Output all the entries word for word. Omit the pictures.

**MATERIAL SUPPLIED**
BEGIN

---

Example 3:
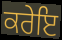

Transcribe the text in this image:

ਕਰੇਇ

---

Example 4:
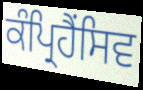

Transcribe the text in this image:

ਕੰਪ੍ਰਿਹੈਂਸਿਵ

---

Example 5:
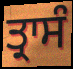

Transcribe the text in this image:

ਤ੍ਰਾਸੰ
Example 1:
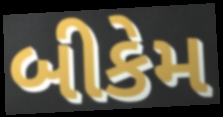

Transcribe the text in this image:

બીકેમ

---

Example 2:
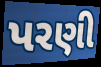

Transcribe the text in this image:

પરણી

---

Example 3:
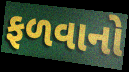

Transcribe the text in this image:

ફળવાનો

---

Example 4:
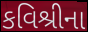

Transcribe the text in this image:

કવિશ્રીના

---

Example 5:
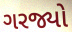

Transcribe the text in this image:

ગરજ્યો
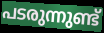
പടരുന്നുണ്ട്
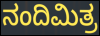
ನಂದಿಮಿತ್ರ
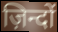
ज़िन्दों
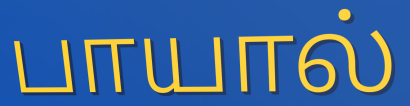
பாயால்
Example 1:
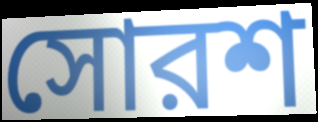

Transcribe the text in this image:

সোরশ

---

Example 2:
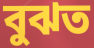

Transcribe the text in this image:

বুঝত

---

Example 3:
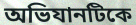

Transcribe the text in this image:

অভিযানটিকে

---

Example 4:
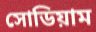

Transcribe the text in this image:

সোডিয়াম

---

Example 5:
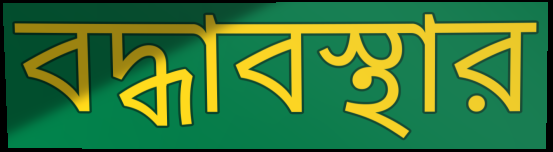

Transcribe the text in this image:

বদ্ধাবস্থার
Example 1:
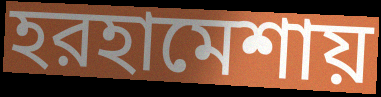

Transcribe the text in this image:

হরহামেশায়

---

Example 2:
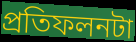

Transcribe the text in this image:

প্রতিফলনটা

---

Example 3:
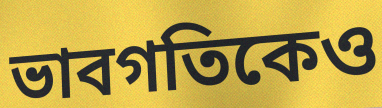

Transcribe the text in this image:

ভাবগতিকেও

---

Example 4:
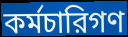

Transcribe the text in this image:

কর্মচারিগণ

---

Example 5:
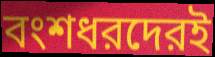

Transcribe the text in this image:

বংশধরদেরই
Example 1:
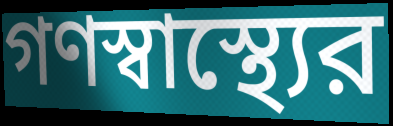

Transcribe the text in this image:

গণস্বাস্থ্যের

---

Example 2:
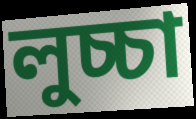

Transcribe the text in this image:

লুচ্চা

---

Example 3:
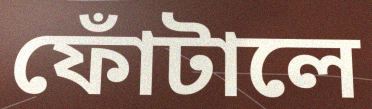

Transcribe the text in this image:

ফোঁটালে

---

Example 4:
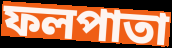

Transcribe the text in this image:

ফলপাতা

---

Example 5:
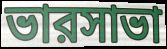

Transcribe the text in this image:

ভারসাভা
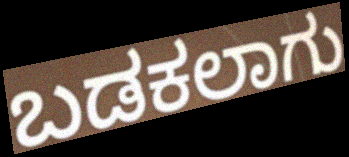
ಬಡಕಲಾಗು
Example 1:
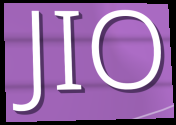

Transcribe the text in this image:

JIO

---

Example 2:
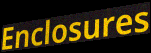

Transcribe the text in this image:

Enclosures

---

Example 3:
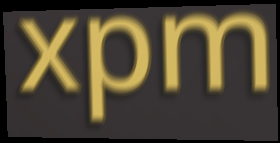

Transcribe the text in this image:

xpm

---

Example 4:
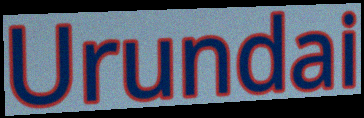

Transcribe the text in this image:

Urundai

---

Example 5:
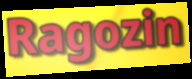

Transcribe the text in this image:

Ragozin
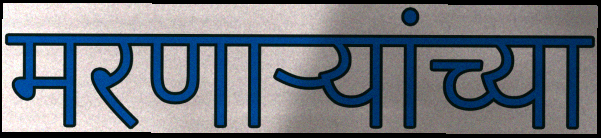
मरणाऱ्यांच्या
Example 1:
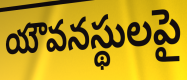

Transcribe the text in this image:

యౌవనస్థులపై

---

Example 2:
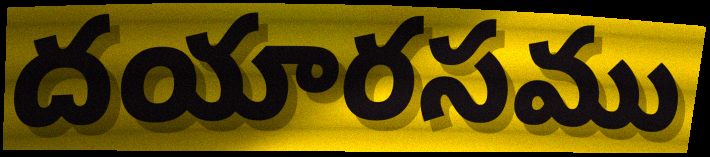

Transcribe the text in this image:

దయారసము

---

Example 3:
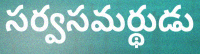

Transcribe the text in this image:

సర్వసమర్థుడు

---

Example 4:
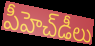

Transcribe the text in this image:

END

**RESPONSE AREA**
---

Example 3:

Transcribe the text in this image:

ਕਰੇਇ

---

Example 4:

Transcribe the text in this image:

ਕੰਪ੍ਰਿਹੈਂਸਿਵ

---

Example 5:

Transcribe the text in this image:

ਤ੍ਰਾਸੰ
Example 1:

Transcribe the text in this image:

બીકેમ

---

Example 2:

Transcribe the text in this image:

પરણી

---

Example 3:

Transcribe the text in this image:

ફળવાનો

---

Example 4:

Transcribe the text in this image:

કવિશ્રીના

---

Example 5:

Transcribe the text in this image:

ગરજ્યો
പടരുന്നുണ്ട്
ನಂದಿಮಿತ್ರ
ज़िन्दों
பாயால்
Example 1:

Transcribe the text in this image:

সোরশ

---

Example 2:

Transcribe the text in this image:

বুঝত

---

Example 3:

Transcribe the text in this image:

অভিযানটিকে

---

Example 4:

Transcribe the text in this image:

সোডিয়াম

---

Example 5:

Transcribe the text in this image:

বদ্ধাবস্থার
Example 1:

Transcribe the text in this image:

হরহামেশায়

---

Example 2:

Transcribe the text in this image:

প্রতিফলনটা

---

Example 3:

Transcribe the text in this image:

ভাবগতিকেও

---

Example 4:

Transcribe the text in this image:

কর্মচারিগণ

---

Example 5:

Transcribe the text in this image:

বংশধরদেরই
Example 1:

Transcribe the text in this image:

গণস্বাস্থ্যের

---

Example 2:

Transcribe the text in this image:

লুচ্চা

---

Example 3:

Transcribe the text in this image:

ফোঁটালে

---

Example 4:

Transcribe the text in this image:

ফলপাতা

---

Example 5:

Transcribe the text in this image:

ভারসাভা
ಬಡಕಲಾಗು
Example 1:

Transcribe the text in this image:

JIO

---

Example 2:

Transcribe the text in this image:

Enclosures

---

Example 3:

Transcribe the text in this image:

xpm

---

Example 4:

Transcribe the text in this image:

Urundai

---

Example 5:

Transcribe the text in this image:

Ragozin
मरणाऱ्यांच्या
Example 1:

Transcribe the text in this image:

యౌవనస్థులపై

---

Example 2:

Transcribe the text in this image:

దయారసము

---

Example 3:

Transcribe the text in this image:

సర్వసమర్థుడు

---

Example 4:

Transcribe the text in this image:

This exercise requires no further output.